The plane’s million-dollar radar-absorbing canopy has also caused problems, with a stuck hatch imprisoning a pilot for hours in 2006 and engineers unable to extend the canopy’s lifespan beyond about 18 months of flying time. It delaminates, “loses its strength and finish,” said an official privy to Air Force data. (…)

There has been some gradual progress. At the plane’s first operational flight test in September 2004, it fully met two of 22 key requirements and had a total of 351 deficiencies; in 2006, it fully met five; in 2008, when squadrons were deployed at six U.S. bases, it fully met seven.

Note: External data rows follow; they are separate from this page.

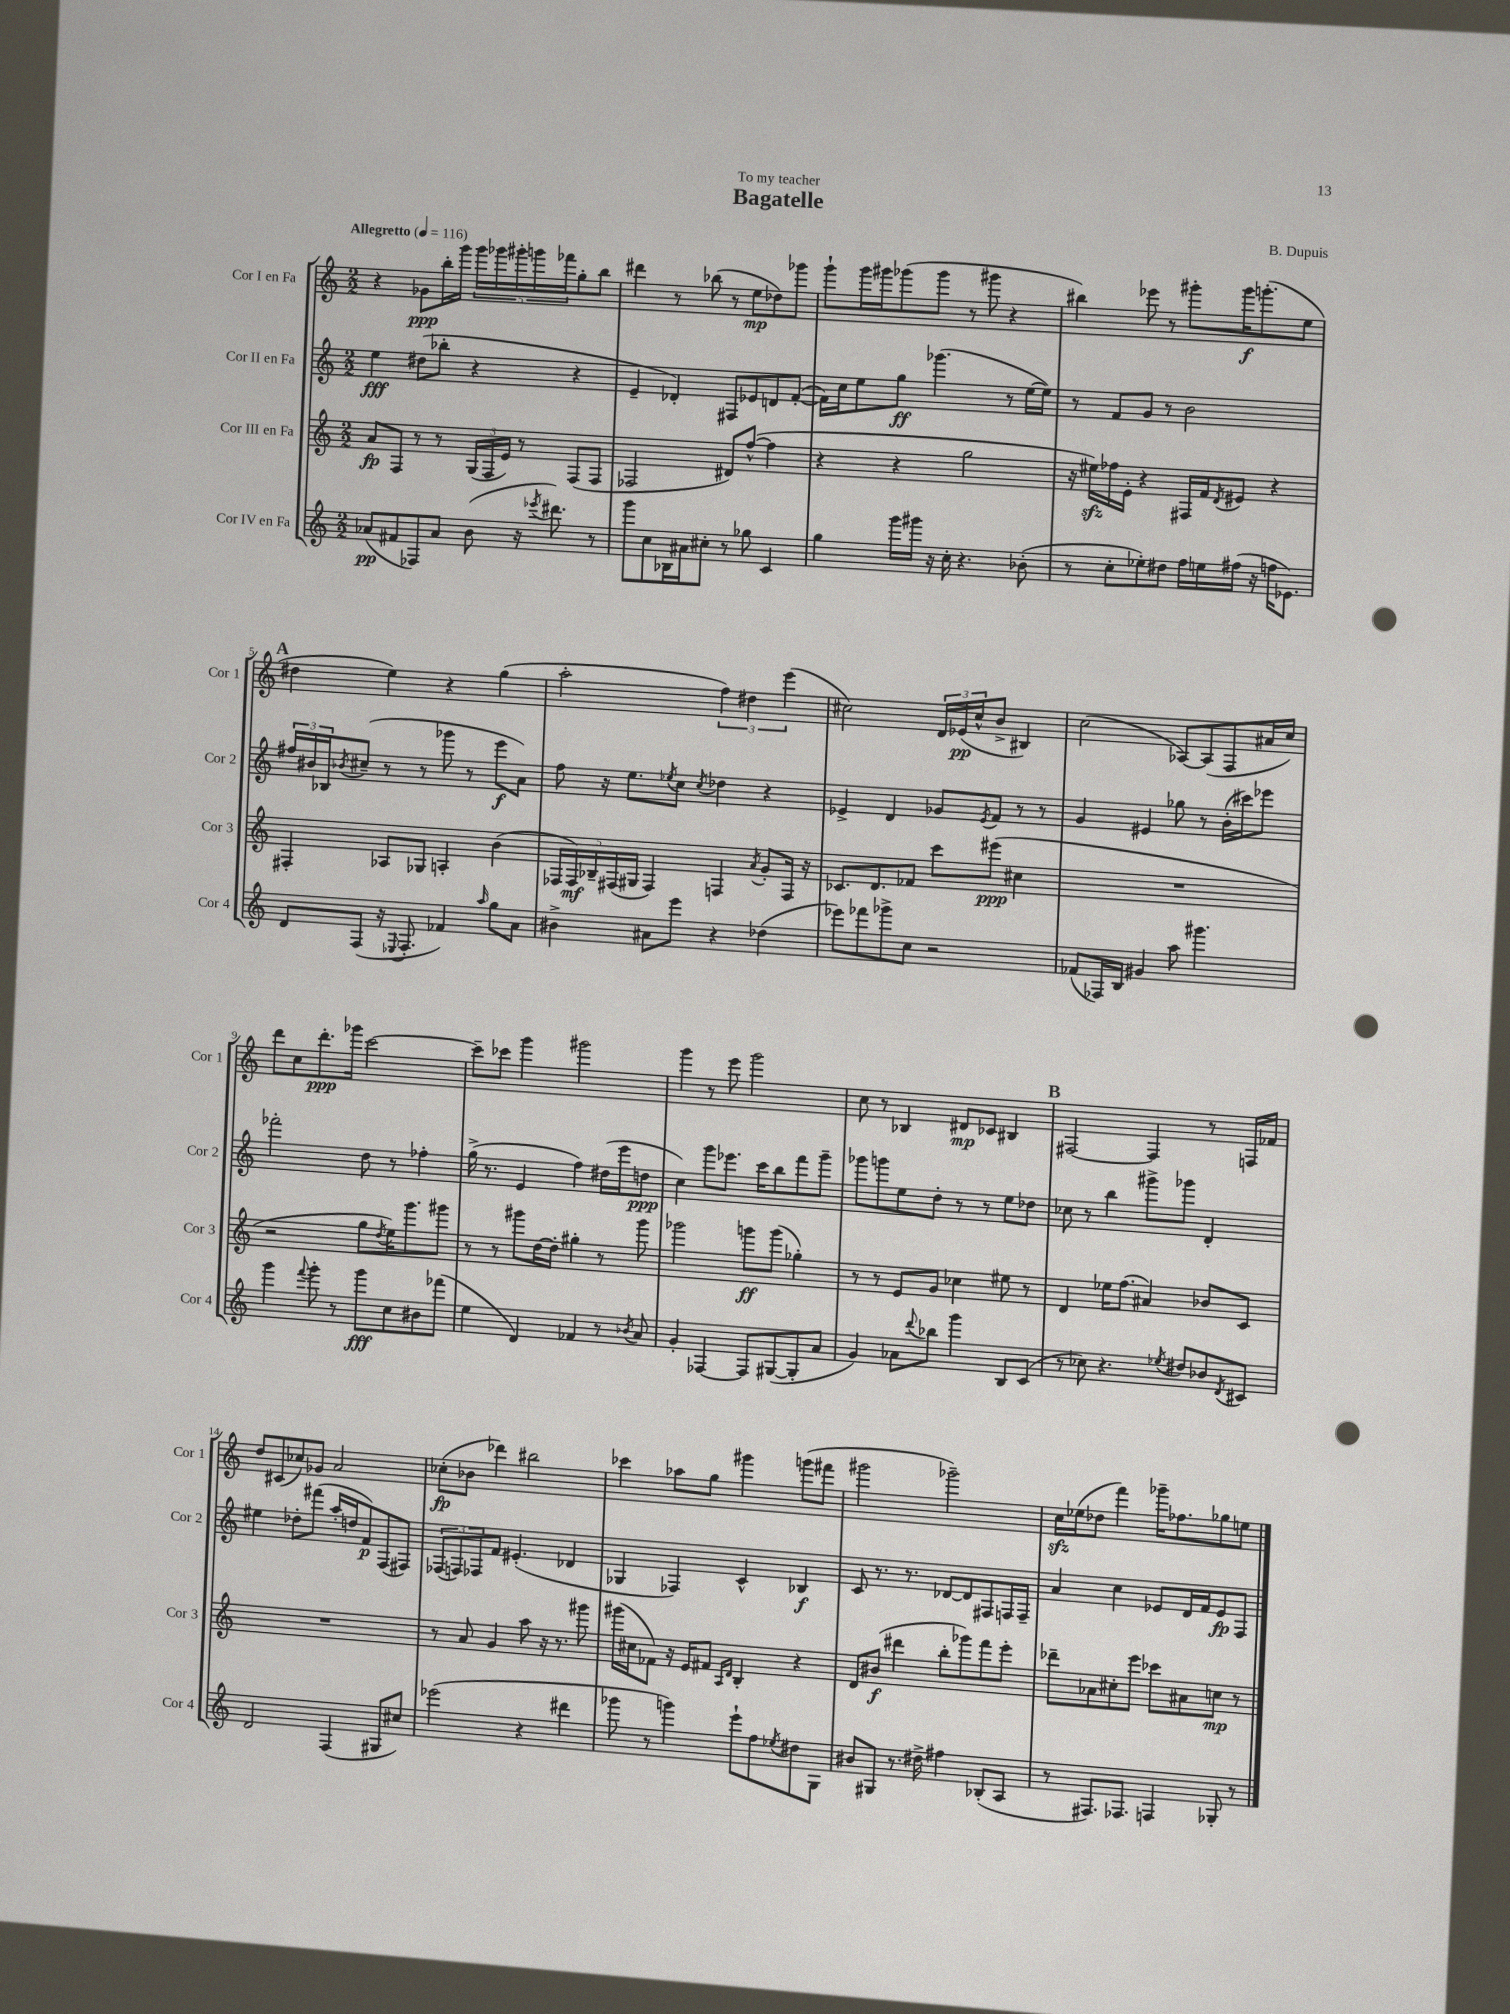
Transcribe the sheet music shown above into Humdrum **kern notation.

**kern	**kern	**kern	**kern
*staff4	*staff3	*staff2	*staff1
*clefG2	*clefG2	*clefG2	*clefG2
*k[]	*k[]	*k[]	*k[]
*M2/2	*M2/2	*M2/2	*M2/2
*MM116	*MM116	*MM116	*MM116
(8a-	8a	4ee	4r
8f#	8F	.	.
8F-)	8r	(8dd#	8g-
8a-	8r	8bb-'	16bb'
.	.	.	16ggg
(8b	(24G	4r	20ggg
.	24F	.	.
.	.	.	20ggg-
.	24e)	.	.
.	.	.	20ggg#'
16r	8r	.	.
.	.	.	20ggg
8qeee-	.	.	.
8.ddd#)	.	.	.
.	.	.	20fff-
.	(8F	4r	8gg'
8r	8F	.	8bb
=	=	=	=
8ggg	2F-	4e~	4ddd#
8cc	.	.	.
16B-	.	4d-')	8r
16a#	.	.	.
8cc#'	.	.	(8bb-
8r	8d#)	8F#	8r
8gg-	([8ff^^	8e-	8ee
4c	4ff]	8d	8dd-)
.	.	([8f'	8ggg-
=	=	=	=
4gg	4r	16f])	8ggg`
.	.	16cc	.
.	.	8ee	16ggg
.	.	.	16ggg#
16ggg	4r	8gg	(8ggg-
16ggg#	.	.	.
16r	.	(4.ggg-	8ggg-
16cc'	.	.	.
4.r	2gg	.	8r
.	.	.	8ggg#
.	.	8r	4r
(8b-'	.	[16ee	.
.	.	16ee])	.
=	=	=	=
8r	16r	8r	4bb#)
.	16ee#)	.	.
8cc'	16ff-	8f	.
.	16e'	.	.
8ee-')	4r	8g	8eee-
8dd#	.	8r	8r
16ff	16F#	2b	8ggg#'
16ee	16f	.	.
.	8qd	.	.
(16ff#	8e#	.	16ggg#
16r	.	.	(8.ggg'
16ff	4r	.	.
8.e-)	.	.	.
.	.	.	8ee
=	=	=	=
8d	4F#'	24ff#	4dd#
.	.	24b#	.
.	.	24B-	.
.	.	8qb-	.
(8F	.	(8cc#~	.
16r	8A-	8r	4ee)
8qqE-	.	.	.
8.F'	.	.	.
.	8G-	8r	.
4f-)	4A'	8ggg-	4r
.	.	8r	.
16qqaa	.	.	.
8gg	(4b	8eee	(4gg
8a	.	8a)	.
=	=	=	=
4b#^	20F-	8ff	2aa'
.	20F-)	.	.
.	20B-~	.	.
.	.	16r	.
.	(20F#	.	.
.	.	8.ee	.
.	20G#	.	.
8a#	4F#)	.	.
.	.	8qee-	.
8eee	.	8cc	.
.	.	8qcc	.
4r	4F	4dd-	6ff)
.	.	.	6dd#
.	8qa	.	.
(4dd-	8g'	4r	.
.	.	.	(6eee
.	16F	.	.
.	16r	.	.
=	=	=	=
8eee-)	8.c-	4e-^	2cc#)
8fff-	.	.	.
.	8.d	.	.
8ggg-^	.	4d	.
8cc	8f-	.	.
2r	8ccc	8g-	24d
.	.	.	(24e-
.	.	.	24cc#^^
.	.	8qe-	.
.	(8eee#	8f	8b^
.	4cc#	8r	4B#)
.	.	8r	.
=	=	=	=
(8f-	1r	4g	(2cc
16F-)	.	.	.
16B	.	.	.
4g#	.	4e#	.
8aa	.	8gg-	[8A-)
4.ggg#	.	8r	(8A-]
.	.	(16b'	8F
.	.	16ccc#)	.
.	.	8eee-	16a#
.	.	.	16cc)
=	=	=	=
4ggg	2r	2fff-'	8ddd
.	.	.	8cc
8qqfff	.	.	.
8ggg'	.	.	8.ddd'
8r	.	.	.
.	.	.	16ggg-
8ggg	8gg	8dd	[2ccc
.	8qdd	.	.
8cc	16ee)	8r	.
.	8.ggg	.	.
8b#	.	4ff-'	.
(8fff-	8ggg#	.	.
=	=	=	=
4ee	8r	(16gg^	8ccc~]
.	.	8.r	.
.	8r	.	8ccc-
4d)	8ggg#	4e	4ggg
.	[16dd	.	.
.	16dd']	.	.
4f-	4gg#'	4ff)	2ggg#
8r	8r	(16dd#	.
.	.	16eee	.
8qb-	.	.	.
8a	8ggg#	8dd	.
=	=	=	=
4g'	2ggg-	4cc)	4ggg
[4F-	.	8ggg	8r
.	.	8.eee-	8eee
8F-]	8ggg	.	2ggg
.	.	16ccc	.
([8G#	(8ggg	8bb	.
8G#']	4gg-')	8fff	.
8a	.	8ggg~	.
=	=	=	=
4g)	8r	8ggg-	8cc
.	8r	8ggg	8r
8a-	8e	8ee	4B-
8qqddd	.	.	.
8bb-	8g	8dd'	.
4ggg	4cc-	8r	8d#
.	.	8r	8c-
8B	8ee#	8ee	4B#
(8c	8r	8dd-	.
=	=	=	=
8r	4d	8cc-	[2F#
8cc-)	.	8r	.
4.r	16ee-	4bb	.
.	(8.ff	.	.
.	4a#)	8ggg#^	4F#]
8qee-	.	.	.
8dd#	.	8ggg-	.
8b-	8b-	4d'	8r
8qd	.	.	.
8c#	8c	.	16F
.	.	.	16f-
=	=	=	=
2d	1r	4ee#	8dd
.	.	.	(8c#
.	.	8dd-'	8cc-)
.	.	(8fff#	8g-
(4F	.	16aa'	2a
.	.	16dd	.
.	.	8f)	.
8G#	.	(8F	.
8cc#)	.	8F#)	.
=	=	=	=
(2eee-	8r	(12F-	(8cc-'
.	.	12F)	.
.	8a	.	8b-
.	.	12F-	.
.	4g	8f	4ddd-)
.	.	(4.e#'	.
4r	8aa	.	2bb#
.	16r	.	.
.	8.r	.	.
4ddd#	.	4d-	.
.	8ggg#	.	.
=	=	=	=
8ggg-	(16ggg#	4G-	4ccc-
.	16cc#	.	.
8r	8f-)	.	.
4ggg)	16r	4F-)	8aa-
.	16e	.	.
.	8f#	.	8gg
.	16qqA	.	.
.	16qqd	.	.
8eee`	4B'	4c^^	4ggg#
8ff	.	.	.
8qee-	.	.	.
8dd#	4r	4B-	(8ggg
8G	.	.	8fff#
=	=	=	=
8b#	8d	8c	2ggg#
8G#	(8b#	8.r	.
8.r	4ddd#	.	.
.	.	8.r	.
16dd#^	.	.	.
4ff#	8bb'	[8d-	2ggg-~)
.	8ggg-)	8d-]	.
(8B-'	8fff	8F#	.
8A	8eee'	16F	.
.	.	16F~	.
=	=	=	=
8r	8ddd-~	4a	16cc
.	.	.	(16ee-
8.F#)	8a-	.	8dd-
.	8cc#'	4cc	4fff)
8.F-	.	.	.
.	8eee	.	.
4F	8ccc-	8e-	16ggg-~
.	.	.	8.ff-
.	8a#	16d	.
.	.	16f	.
8G-'	8cc	8e-	8gg-
8r	8r	8F	8ee
==	==	==	==
*-	*-	*-	*-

“It flunked on suitability measures — availability, reliability, and maintenance,” said Christie about the first of those tests. “There was no consequence. It did not faze anybody who was in the decision loop” for approving the plane’s full production. This outcome was hardly unique, Christie adds. During his tenure in the job from 2001 to 2005, “16 or 17 major weapons systems flunked” during initial operational tests, and “not one was stopped as a result.””

One of the problems with its high-tech skin is “vulnerability to rain”. Perhaps we’re only planning to use it in rain-free environments.

Think about this, though. Here we have a plane that suffers from huge problems, is incredibly expensive, and meets only seven of its 22 “key requirements”. It was designed for the Cold War, which is over. An Air Force Major is quoted in the article as saying that “it is one of the easiest planes to fly, from the pilot’s perspective”, but I’d imagine that ease might be outweighed by being imprisoned inside it, or having the boom give way and suffering “catastrophic loss of the aircraft”, or any of the other “critical failures” that occur once every 1.7 hours of flying time.

And yet, at a time when we need to save money, somehow Senators from some of the many, many states in which Lockheed-Martin’s suppliers are located cannot be persuaded to cancel it.

We need jobs. But there are many, many more efficient ways to produce them, and many investments that we genuinely need to make. This is not one of them.